■ **Document passage**
Search code examples
pythonxpathscrapy

Scraping links that I don't want to but I don't know how to exclude


Let's say I have this structure

<div data-next="link0">
   <a href="link1"/>
   <a href="link2"/>
   <a href="link3"/>
   <a href="link4"/>
</div>

and with my rule object I want to access only link0, without accessing link1, link2, link3, link4.

How can I do that?

I tried

Rule(LinkExtractor(restrict_xpaths=('//div[@data-next]/@data-next')), callback='parse_item'),

but it won't work, because I need a reference to an element, not the link directly. But if I remove @data-next, link1, link2, link3, link4 will be scraped too.

So, is there any way to scrape just link0 using the Rule object in this context?


Solution

  • Rule(LinkExtractor(restrict_xpaths='//div[@data-next]', tags='div', attrs='data-next'), callback='parse_item'),
    

    LinkExtractor looks for <a> tags and @href attr by default. In this case, you have to specify which tags and attributes it should include in the search. More on that from Scrapy docs:

    Parameters:

    (...)

    • tags (str or list) – a tag or a list of tags to consider when extracting links. Defaults to ('a', 'area').

    • attrs (list) – an attribute or list of attributes which should be considered when looking for links to extract (only for those tags specified in the tags parameter). Defaults to ('href',)

■ **Data for analysis**
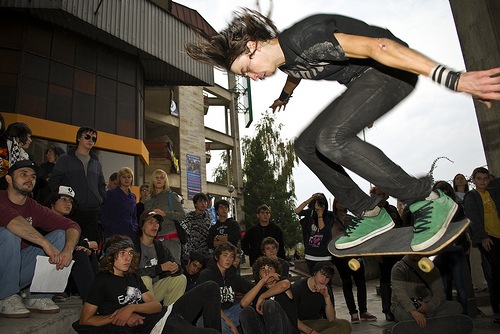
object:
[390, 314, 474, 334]
skateboard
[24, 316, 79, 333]
ground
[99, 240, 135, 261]
band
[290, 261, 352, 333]
boy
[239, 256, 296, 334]
boy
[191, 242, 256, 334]
boy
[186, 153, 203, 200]
poster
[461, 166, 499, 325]
kid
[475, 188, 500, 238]
shirt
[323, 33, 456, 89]
arm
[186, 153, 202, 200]
advertisement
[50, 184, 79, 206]
hat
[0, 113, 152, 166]
accent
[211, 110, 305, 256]
tree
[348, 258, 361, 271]
wheels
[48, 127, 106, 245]
boy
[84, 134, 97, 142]
glasses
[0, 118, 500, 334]
crowd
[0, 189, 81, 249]
shirt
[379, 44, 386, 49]
scab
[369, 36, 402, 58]
elbow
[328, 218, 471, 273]
skate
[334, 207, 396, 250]
green shoe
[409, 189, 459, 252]
green shoe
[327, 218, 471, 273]
board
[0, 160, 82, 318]
man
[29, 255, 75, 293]
paper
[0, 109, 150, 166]
orange trim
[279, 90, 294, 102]
wrist bands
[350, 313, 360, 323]
shoes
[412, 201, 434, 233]
laces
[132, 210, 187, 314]
man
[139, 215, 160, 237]
person's head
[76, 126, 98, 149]
person's head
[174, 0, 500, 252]
man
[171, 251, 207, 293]
boys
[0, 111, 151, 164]
bar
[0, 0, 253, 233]
building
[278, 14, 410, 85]
shirt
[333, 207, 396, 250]
feet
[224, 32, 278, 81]
head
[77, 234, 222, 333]
person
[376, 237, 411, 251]
grip tape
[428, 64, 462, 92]
bracelets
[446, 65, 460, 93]
wrist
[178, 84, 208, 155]
wall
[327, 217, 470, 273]
skateboard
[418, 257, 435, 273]
wheel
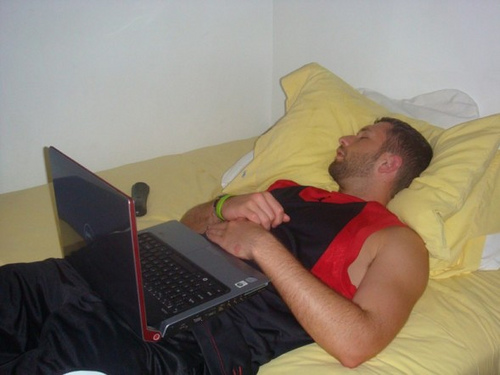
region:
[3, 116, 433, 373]
a man sleeping on a bed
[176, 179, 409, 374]
a red and black shirt on the man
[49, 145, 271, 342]
an open laptop computer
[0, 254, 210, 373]
black pants on the man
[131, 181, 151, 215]
a remote control on the bed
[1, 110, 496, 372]
yellow sheets on the bed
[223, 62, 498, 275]
a yellow pillowcase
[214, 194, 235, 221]
a yellow bracelet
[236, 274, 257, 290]
small stickers on the computer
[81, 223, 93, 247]
Dell logo on the computer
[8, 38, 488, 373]
a bedroom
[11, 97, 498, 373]
a man sleeping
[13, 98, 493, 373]
a man is sleeping on the bed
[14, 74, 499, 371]
the bed has yellow sheets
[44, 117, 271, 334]
a red and grey laptop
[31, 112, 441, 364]
a laptop on the man's stomach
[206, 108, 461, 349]
the man wears a red and black shirt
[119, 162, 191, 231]
a television remote control on the bed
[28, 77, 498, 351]
the man has a beard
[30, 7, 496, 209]
the walls are white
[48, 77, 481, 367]
There is a guy on a bed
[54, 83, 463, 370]
The guy is sleeping on the bed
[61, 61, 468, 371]
The bed linen is yello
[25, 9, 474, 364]
The walls are white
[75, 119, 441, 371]
There is a laptop on the guy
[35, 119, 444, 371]
There is a remote control near the guy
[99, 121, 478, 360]
The man has a beard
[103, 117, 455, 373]
The man is wearing a black and red shirt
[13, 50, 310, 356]
The laptop is open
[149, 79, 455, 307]
The man is laying on a yellow pillowcase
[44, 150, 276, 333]
A Dell laptop.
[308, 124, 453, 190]
A sleeping man.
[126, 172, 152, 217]
A remote control.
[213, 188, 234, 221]
A bracelet.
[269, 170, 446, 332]
A black and red tank top.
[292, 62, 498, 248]
Yellow pillow cases.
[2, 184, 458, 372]
Yellow blankets.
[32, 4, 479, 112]
White walls in the bedroom.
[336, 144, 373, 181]
A beard on the man.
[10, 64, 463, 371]
Twin sized bed.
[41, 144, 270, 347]
Laptop is black, red. and grey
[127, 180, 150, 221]
The TV remote is on the bed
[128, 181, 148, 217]
The remote is black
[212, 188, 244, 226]
The bracelet is lime green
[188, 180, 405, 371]
The shirt is sleeveless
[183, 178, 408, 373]
The shirt is red and black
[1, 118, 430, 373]
The man is sleeping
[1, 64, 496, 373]
The bedding set is yellow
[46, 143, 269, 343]
The laptop is open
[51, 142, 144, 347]
Laptop case is reflective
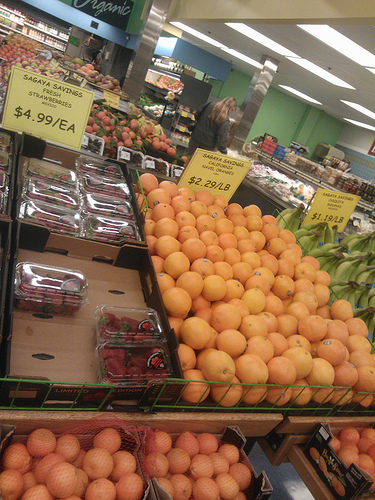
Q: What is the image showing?
A: It is showing a store.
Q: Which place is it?
A: It is a store.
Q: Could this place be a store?
A: Yes, it is a store.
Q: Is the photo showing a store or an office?
A: It is showing a store.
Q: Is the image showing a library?
A: No, the picture is showing a store.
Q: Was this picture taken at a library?
A: No, the picture was taken in a store.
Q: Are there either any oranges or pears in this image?
A: Yes, there are oranges.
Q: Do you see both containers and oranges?
A: Yes, there are both oranges and a container.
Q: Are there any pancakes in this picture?
A: No, there are no pancakes.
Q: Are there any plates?
A: No, there are no plates.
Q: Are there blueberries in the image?
A: No, there are no blueberries.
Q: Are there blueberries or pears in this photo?
A: No, there are no blueberries or pears.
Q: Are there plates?
A: No, there are no plates.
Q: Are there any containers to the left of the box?
A: Yes, there is a container to the left of the box.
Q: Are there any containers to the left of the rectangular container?
A: Yes, there is a container to the left of the box.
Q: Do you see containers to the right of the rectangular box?
A: No, the container is to the left of the box.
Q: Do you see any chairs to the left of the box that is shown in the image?
A: No, there is a container to the left of the box.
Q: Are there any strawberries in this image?
A: Yes, there are strawberries.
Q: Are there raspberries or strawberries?
A: Yes, there are strawberries.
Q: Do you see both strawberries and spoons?
A: No, there are strawberries but no spoons.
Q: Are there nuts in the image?
A: No, there are no nuts.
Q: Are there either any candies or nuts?
A: No, there are no nuts or candies.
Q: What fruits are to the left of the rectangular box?
A: The fruits are strawberries.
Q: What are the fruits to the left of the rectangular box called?
A: The fruits are strawberries.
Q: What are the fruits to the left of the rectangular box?
A: The fruits are strawberries.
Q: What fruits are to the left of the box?
A: The fruits are strawberries.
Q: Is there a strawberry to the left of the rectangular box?
A: Yes, there are strawberries to the left of the box.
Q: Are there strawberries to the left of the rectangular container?
A: Yes, there are strawberries to the left of the box.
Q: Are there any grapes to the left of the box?
A: No, there are strawberries to the left of the box.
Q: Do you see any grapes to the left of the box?
A: No, there are strawberries to the left of the box.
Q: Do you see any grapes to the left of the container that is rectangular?
A: No, there are strawberries to the left of the box.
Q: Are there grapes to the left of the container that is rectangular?
A: No, there are strawberries to the left of the box.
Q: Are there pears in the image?
A: No, there are no pears.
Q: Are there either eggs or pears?
A: No, there are no pears or eggs.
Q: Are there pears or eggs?
A: No, there are no pears or eggs.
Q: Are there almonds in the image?
A: No, there are no almonds.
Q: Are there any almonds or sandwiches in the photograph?
A: No, there are no almonds or sandwiches.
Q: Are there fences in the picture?
A: No, there are no fences.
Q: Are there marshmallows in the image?
A: No, there are no marshmallows.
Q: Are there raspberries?
A: No, there are no raspberries.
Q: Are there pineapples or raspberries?
A: No, there are no raspberries or pineapples.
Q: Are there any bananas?
A: Yes, there is a banana.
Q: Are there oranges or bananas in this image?
A: Yes, there is a banana.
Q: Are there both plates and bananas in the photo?
A: No, there is a banana but no plates.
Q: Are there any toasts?
A: No, there are no toasts.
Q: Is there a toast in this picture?
A: No, there are no toasts.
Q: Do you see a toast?
A: No, there are no toasts.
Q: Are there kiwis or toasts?
A: No, there are no toasts or kiwis.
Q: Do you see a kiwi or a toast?
A: No, there are no toasts or kiwis.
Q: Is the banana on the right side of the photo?
A: Yes, the banana is on the right of the image.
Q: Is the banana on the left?
A: No, the banana is on the right of the image.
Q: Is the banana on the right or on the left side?
A: The banana is on the right of the image.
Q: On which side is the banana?
A: The banana is on the right of the image.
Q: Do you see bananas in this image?
A: Yes, there is a banana.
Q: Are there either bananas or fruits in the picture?
A: Yes, there is a banana.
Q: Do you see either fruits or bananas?
A: Yes, there is a banana.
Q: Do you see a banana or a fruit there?
A: Yes, there is a banana.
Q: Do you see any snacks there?
A: No, there are no snacks.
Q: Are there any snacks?
A: No, there are no snacks.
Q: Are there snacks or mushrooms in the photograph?
A: No, there are no snacks or mushrooms.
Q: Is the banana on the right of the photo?
A: Yes, the banana is on the right of the image.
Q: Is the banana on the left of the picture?
A: No, the banana is on the right of the image.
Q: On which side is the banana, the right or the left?
A: The banana is on the right of the image.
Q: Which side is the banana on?
A: The banana is on the right of the image.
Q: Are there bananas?
A: Yes, there is a banana.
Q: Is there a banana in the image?
A: Yes, there is a banana.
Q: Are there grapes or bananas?
A: Yes, there is a banana.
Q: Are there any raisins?
A: No, there are no raisins.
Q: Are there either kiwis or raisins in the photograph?
A: No, there are no raisins or kiwis.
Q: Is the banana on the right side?
A: Yes, the banana is on the right of the image.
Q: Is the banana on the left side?
A: No, the banana is on the right of the image.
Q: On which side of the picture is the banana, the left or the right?
A: The banana is on the right of the image.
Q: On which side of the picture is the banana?
A: The banana is on the right of the image.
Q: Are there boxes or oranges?
A: Yes, there are oranges.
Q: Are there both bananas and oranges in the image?
A: Yes, there are both oranges and a banana.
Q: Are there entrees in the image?
A: No, there are no entrees.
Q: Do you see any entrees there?
A: No, there are no entrees.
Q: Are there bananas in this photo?
A: Yes, there are bananas.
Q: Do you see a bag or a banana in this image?
A: Yes, there are bananas.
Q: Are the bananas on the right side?
A: Yes, the bananas are on the right of the image.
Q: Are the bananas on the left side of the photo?
A: No, the bananas are on the right of the image.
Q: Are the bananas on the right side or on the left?
A: The bananas are on the right of the image.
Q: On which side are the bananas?
A: The bananas are on the right of the image.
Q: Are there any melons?
A: No, there are no melons.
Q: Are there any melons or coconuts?
A: No, there are no melons or coconuts.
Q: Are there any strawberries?
A: Yes, there are strawberries.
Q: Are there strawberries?
A: Yes, there are strawberries.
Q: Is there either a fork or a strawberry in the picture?
A: Yes, there are strawberries.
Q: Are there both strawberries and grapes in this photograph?
A: No, there are strawberries but no grapes.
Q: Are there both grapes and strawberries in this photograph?
A: No, there are strawberries but no grapes.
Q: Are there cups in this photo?
A: No, there are no cups.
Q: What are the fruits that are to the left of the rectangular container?
A: The fruits are strawberries.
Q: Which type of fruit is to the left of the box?
A: The fruits are strawberries.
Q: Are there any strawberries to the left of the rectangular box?
A: Yes, there are strawberries to the left of the box.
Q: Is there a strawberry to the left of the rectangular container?
A: Yes, there are strawberries to the left of the box.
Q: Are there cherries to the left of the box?
A: No, there are strawberries to the left of the box.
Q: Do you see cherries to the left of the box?
A: No, there are strawberries to the left of the box.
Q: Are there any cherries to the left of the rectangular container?
A: No, there are strawberries to the left of the box.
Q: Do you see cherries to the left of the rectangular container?
A: No, there are strawberries to the left of the box.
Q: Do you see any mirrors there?
A: No, there are no mirrors.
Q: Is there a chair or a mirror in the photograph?
A: No, there are no mirrors or chairs.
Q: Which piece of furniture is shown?
A: The piece of furniture is a shelf.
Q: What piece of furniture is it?
A: The piece of furniture is a shelf.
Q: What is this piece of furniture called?
A: This is a shelf.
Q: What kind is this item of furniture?
A: This is a shelf.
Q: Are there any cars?
A: No, there are no cars.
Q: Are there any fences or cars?
A: No, there are no cars or fences.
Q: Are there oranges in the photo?
A: Yes, there are oranges.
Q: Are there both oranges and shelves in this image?
A: Yes, there are both oranges and a shelf.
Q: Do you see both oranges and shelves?
A: Yes, there are both oranges and a shelf.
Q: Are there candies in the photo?
A: No, there are no candies.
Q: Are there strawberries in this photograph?
A: Yes, there are strawberries.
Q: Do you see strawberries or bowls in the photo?
A: Yes, there are strawberries.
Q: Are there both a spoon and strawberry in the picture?
A: No, there are strawberries but no spoons.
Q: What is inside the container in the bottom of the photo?
A: The strawberries are inside the container.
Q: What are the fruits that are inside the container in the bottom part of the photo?
A: The fruits are strawberries.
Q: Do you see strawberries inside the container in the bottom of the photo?
A: Yes, there are strawberries inside the container.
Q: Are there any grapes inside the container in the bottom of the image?
A: No, there are strawberries inside the container.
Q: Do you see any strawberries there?
A: Yes, there are strawberries.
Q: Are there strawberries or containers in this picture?
A: Yes, there are strawberries.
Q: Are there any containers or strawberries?
A: Yes, there are strawberries.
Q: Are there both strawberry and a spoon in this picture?
A: No, there are strawberries but no spoons.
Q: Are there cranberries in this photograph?
A: No, there are no cranberries.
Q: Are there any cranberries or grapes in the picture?
A: No, there are no cranberries or grapes.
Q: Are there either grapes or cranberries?
A: No, there are no cranberries or grapes.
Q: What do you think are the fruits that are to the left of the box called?
A: The fruits are strawberries.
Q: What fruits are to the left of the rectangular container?
A: The fruits are strawberries.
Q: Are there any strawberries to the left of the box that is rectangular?
A: Yes, there are strawberries to the left of the box.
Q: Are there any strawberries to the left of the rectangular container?
A: Yes, there are strawberries to the left of the box.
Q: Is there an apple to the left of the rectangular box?
A: No, there are strawberries to the left of the box.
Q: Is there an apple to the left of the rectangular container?
A: No, there are strawberries to the left of the box.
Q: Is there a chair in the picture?
A: No, there are no chairs.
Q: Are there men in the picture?
A: No, there are no men.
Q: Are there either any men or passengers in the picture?
A: No, there are no men or passengers.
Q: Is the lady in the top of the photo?
A: Yes, the lady is in the top of the image.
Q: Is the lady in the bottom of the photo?
A: No, the lady is in the top of the image.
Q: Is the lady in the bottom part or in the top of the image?
A: The lady is in the top of the image.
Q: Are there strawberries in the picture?
A: Yes, there are strawberries.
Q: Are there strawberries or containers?
A: Yes, there are strawberries.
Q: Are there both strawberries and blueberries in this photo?
A: No, there are strawberries but no blueberries.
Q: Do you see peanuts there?
A: No, there are no peanuts.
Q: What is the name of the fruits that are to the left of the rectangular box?
A: The fruits are strawberries.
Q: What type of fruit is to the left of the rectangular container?
A: The fruits are strawberries.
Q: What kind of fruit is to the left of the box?
A: The fruits are strawberries.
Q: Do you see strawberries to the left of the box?
A: Yes, there are strawberries to the left of the box.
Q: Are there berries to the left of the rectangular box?
A: No, there are strawberries to the left of the box.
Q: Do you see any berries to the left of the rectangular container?
A: No, there are strawberries to the left of the box.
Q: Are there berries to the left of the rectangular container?
A: No, there are strawberries to the left of the box.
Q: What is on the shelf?
A: The strawberries are on the shelf.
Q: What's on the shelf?
A: The strawberries are on the shelf.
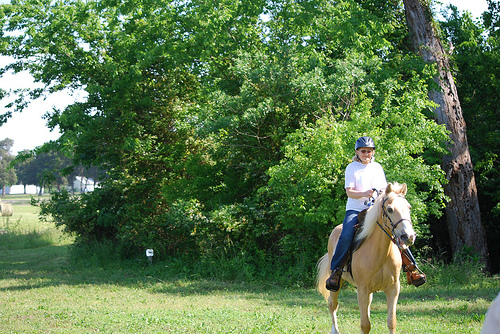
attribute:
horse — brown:
[314, 180, 428, 332]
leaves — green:
[169, 162, 224, 218]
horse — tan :
[314, 177, 416, 330]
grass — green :
[97, 276, 229, 318]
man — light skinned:
[325, 148, 385, 205]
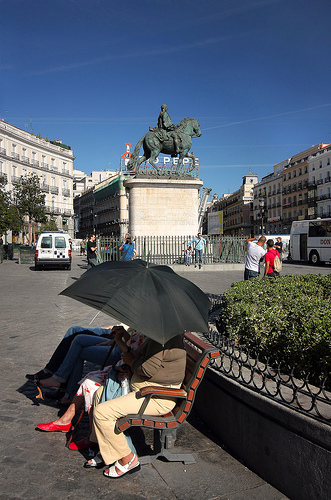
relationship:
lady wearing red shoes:
[34, 332, 147, 451] [34, 420, 72, 431]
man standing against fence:
[186, 231, 207, 267] [93, 233, 250, 263]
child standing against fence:
[181, 246, 193, 266] [93, 233, 250, 263]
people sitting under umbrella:
[26, 321, 184, 476] [59, 258, 211, 345]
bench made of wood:
[115, 336, 213, 466] [190, 346, 210, 379]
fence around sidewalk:
[202, 291, 330, 425] [3, 242, 289, 498]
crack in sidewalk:
[234, 479, 256, 492] [9, 263, 41, 311]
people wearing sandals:
[25, 321, 187, 479] [97, 450, 142, 478]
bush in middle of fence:
[214, 271, 330, 376] [182, 292, 330, 424]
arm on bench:
[136, 386, 186, 414] [115, 330, 220, 466]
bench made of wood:
[115, 330, 220, 466] [186, 369, 203, 408]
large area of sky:
[114, 21, 314, 101] [116, 12, 282, 119]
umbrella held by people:
[44, 234, 227, 349] [25, 321, 187, 479]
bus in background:
[289, 216, 330, 264] [14, 99, 311, 273]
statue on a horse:
[126, 102, 201, 181] [119, 117, 206, 174]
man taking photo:
[238, 232, 267, 278] [94, 322, 134, 359]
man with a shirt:
[263, 238, 280, 274] [262, 249, 282, 271]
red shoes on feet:
[33, 419, 88, 450] [37, 411, 74, 439]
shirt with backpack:
[264, 246, 280, 273] [274, 254, 281, 272]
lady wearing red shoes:
[37, 328, 150, 451] [37, 417, 89, 451]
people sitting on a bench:
[26, 321, 184, 476] [82, 225, 270, 280]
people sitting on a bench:
[25, 321, 187, 479] [115, 330, 220, 466]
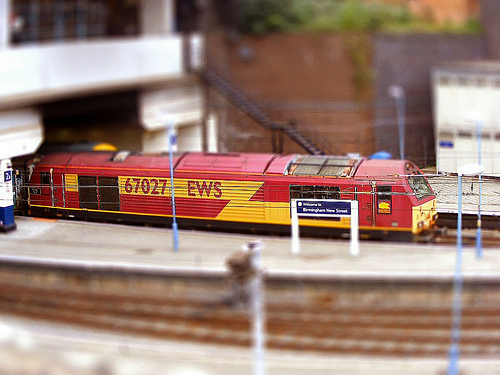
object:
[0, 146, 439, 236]
train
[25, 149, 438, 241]
train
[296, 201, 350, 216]
sign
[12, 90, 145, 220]
tunnel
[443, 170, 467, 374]
pole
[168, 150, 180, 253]
pole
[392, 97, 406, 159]
pole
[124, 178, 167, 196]
numbers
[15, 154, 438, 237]
toy train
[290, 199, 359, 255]
posts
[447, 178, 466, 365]
blue paint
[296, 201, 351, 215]
blue background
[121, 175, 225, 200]
red writing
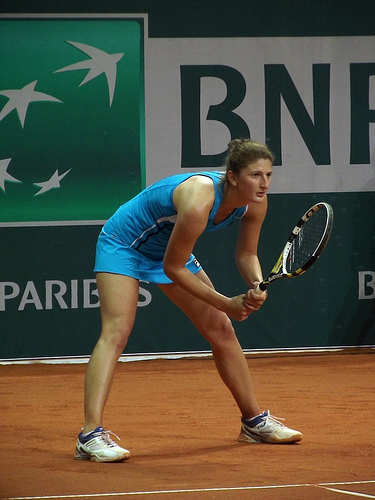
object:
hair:
[226, 137, 274, 190]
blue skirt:
[93, 230, 201, 280]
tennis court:
[0, 345, 374, 499]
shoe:
[237, 412, 304, 443]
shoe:
[72, 425, 131, 461]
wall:
[0, 0, 374, 367]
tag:
[104, 214, 172, 250]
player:
[74, 134, 303, 466]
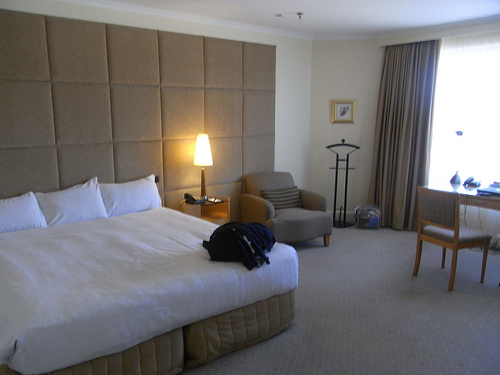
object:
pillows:
[0, 172, 163, 232]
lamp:
[186, 129, 224, 201]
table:
[177, 188, 234, 222]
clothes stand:
[323, 136, 356, 230]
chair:
[407, 185, 493, 293]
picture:
[328, 96, 358, 127]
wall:
[3, 44, 332, 182]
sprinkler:
[289, 6, 311, 25]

■ **Task statement**
Can you return, word for word, the part of the Scrapy thread above that begins with the words "and with my" and ends with "be scraped too."?

■ **Solution to this problem**
and with my rule object I want to access only link0, without accessing link1, link2, link3, link4.

How can I do that?

I tried

Rule(LinkExtractor(restrict_xpaths=('//div[@data-next]/@data-next')), callback='parse_item'),

but it won't work, because I need a reference to an element, not the link directly. But if I remove @data-next, link1, link2, link3, link4 will be scraped too.